HALIFAX -- Nova Scotia Premier Stephen McNeil says his government is willing to look at adjusting the grant that pays the salaries of six striking restorative justice case workers, but he says they need to go back to bargaining with their employer first.

The workers, who serve the Halifax area, are employed by the provincially funded Community Justice Society and have been on strike since July 30.

Following a cabinet meeting Thursday, McNeil said he wants to see a contract both sides are happy with.

"And then we would determine what we would be happy to adjust the grant with."

However, McNeil didn't expand on how that suggestion could work given the current impasse.

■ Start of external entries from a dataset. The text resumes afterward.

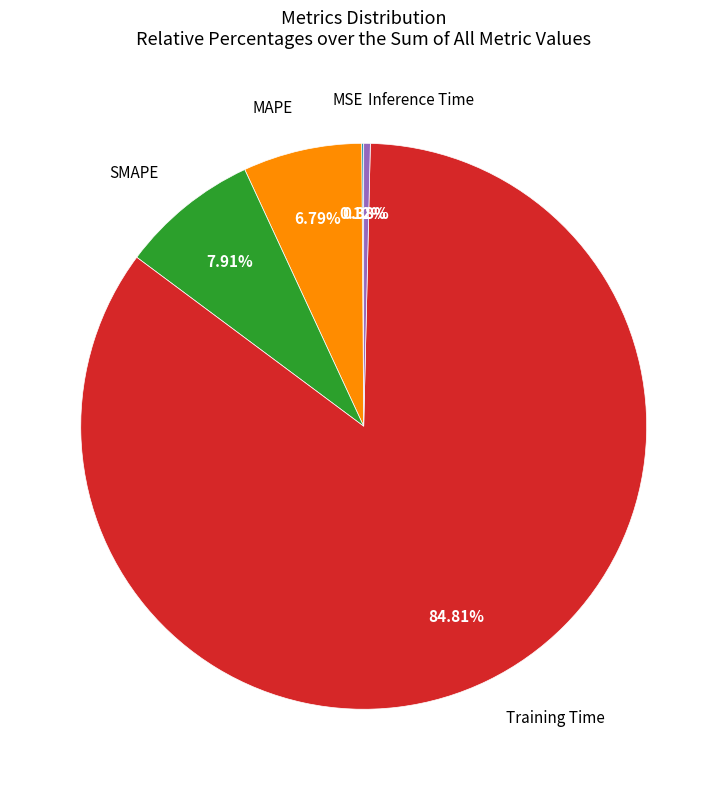

Is there a majority slice in this chart?

Yes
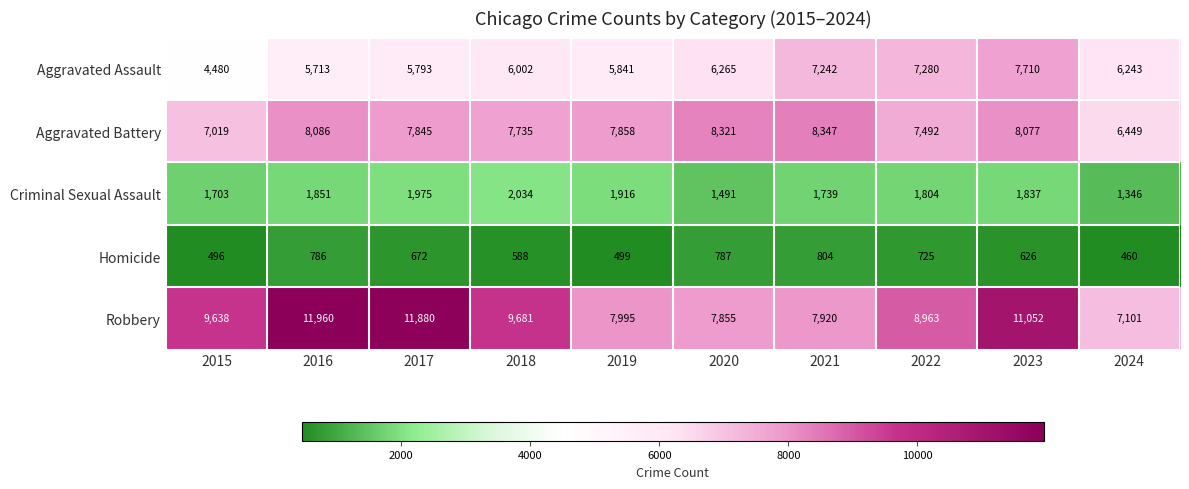

How many data points in Aggravated Battery are less than 7858?

5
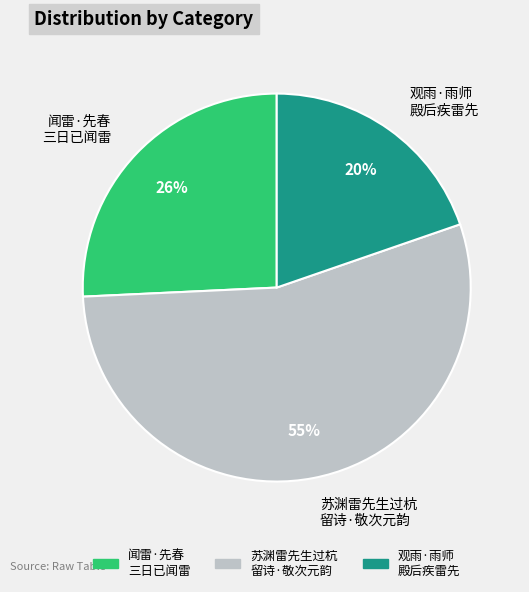

Do 闻雷·先春 三日已闻雷 and 苏渊雷先生过杭 留诗·敬次元韵 together represent more than half of the pie?

Yes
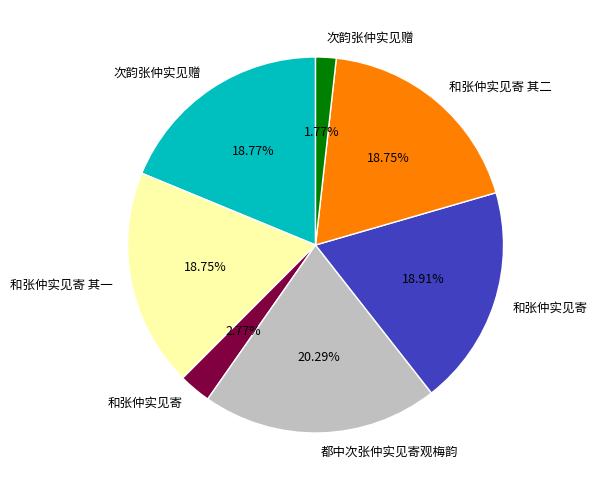

Does any single category account for the majority?

No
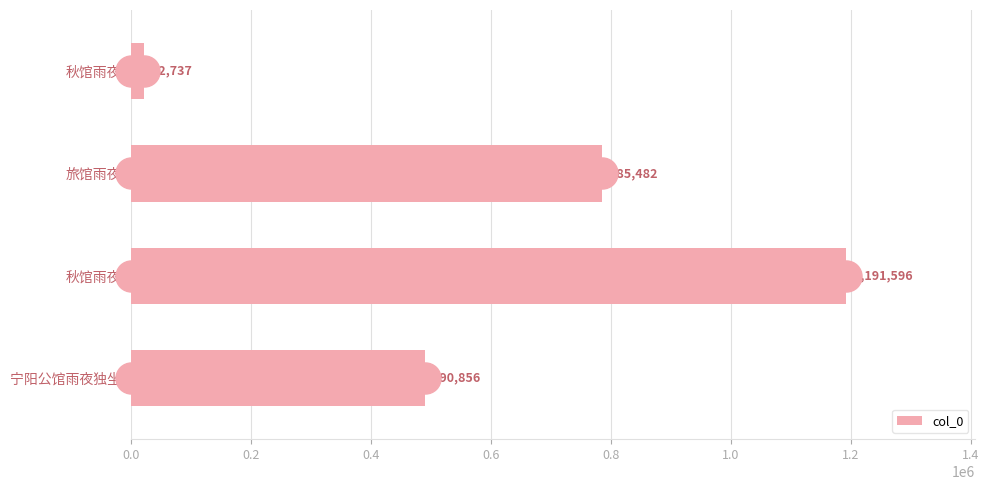

What is the change in value from 秋馆雨夜 to 宁阳公馆雨夜独坐?

-700740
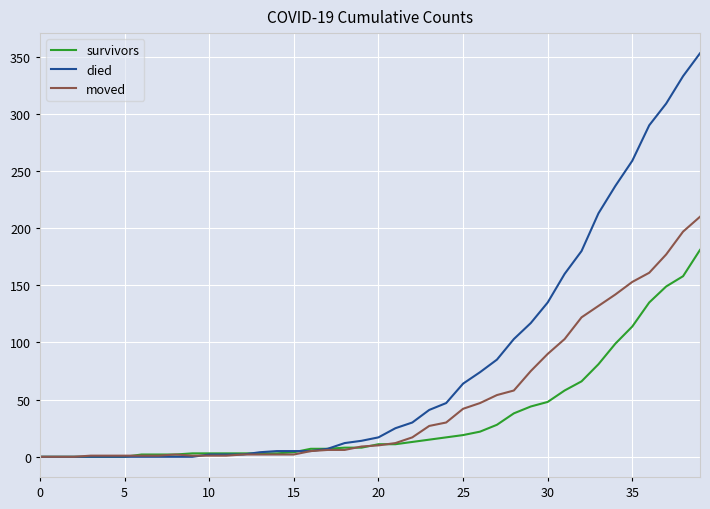

List the series in order of their peak value, lowest first.

survivors, moved, died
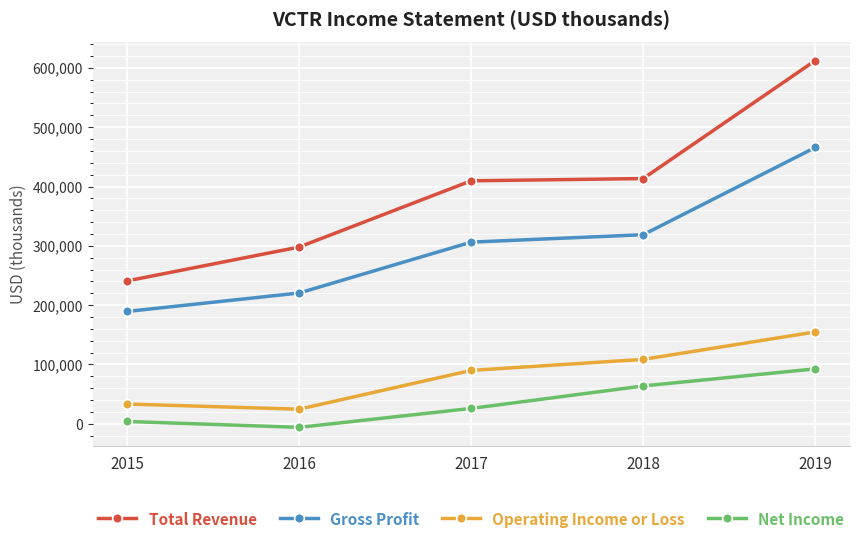

How many series are shown in this chart?

4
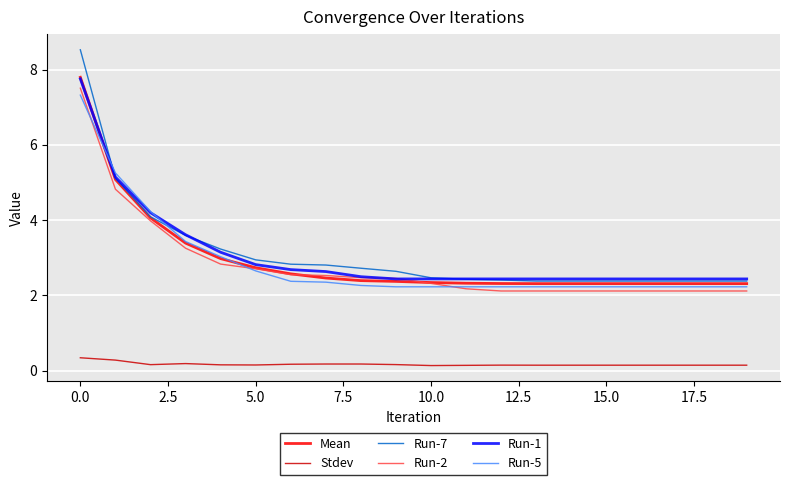

What is the greatest value displayed?

8.5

According to the Justice Department, the society gets about $650,000 annually to run the restorative justice program in Halifax. The total cost of grants that go to the seven organizations that deliver restorative justice services throughout the province is $2.2 million.

The small band of striking case workers, the only unionized group in the system, are seeking pay in line with that paid to provincial probation officers.

Caseworker Shila LeBlanc says the provincial Justice Department has to get involved now because it alone controls the funding structure.

"The employer actually did as much as they humanly could within the current funding to give us a better deal," said LeBlanc. "The fact that the Department of Justice is the one that is rolling out these new programs and not funding them, we couldn't accept it (the offer). We need the government to come through."

LeBlanc said there has been no word of more negotiations with the society, although the striking workers hope they can get back to talks.

The workers in the Halifax office say they handle more than 70 per cent of all cases in Nova Scotia and their caseloads have doubled since the province announced the expansion of the restorative justice program in 2016.

The expansion saw Nova Scotia become the first province in Canada to add adults to the system.

The restorative justice program brings offenders, victims of crime, and communities together to resolve issues without incarceration. It requires offenders to take responsibility for their actions and holds them accountable to the community and their victims.

Jillian Smyth, a 23-year-old Dalhousie University student, lent her support to the strikers at a news conference at the provincial legislature on Thursday.

Smyth said she had been through restorative justice twice, as a 15-year-old and again as a 17-year-old.

She said her caseworker ultimately helped to turn her life around.

"She really stood up for me," Smyth said. "I really felt like I had the support of another very strong woman figure in my life to help me through those difficult times.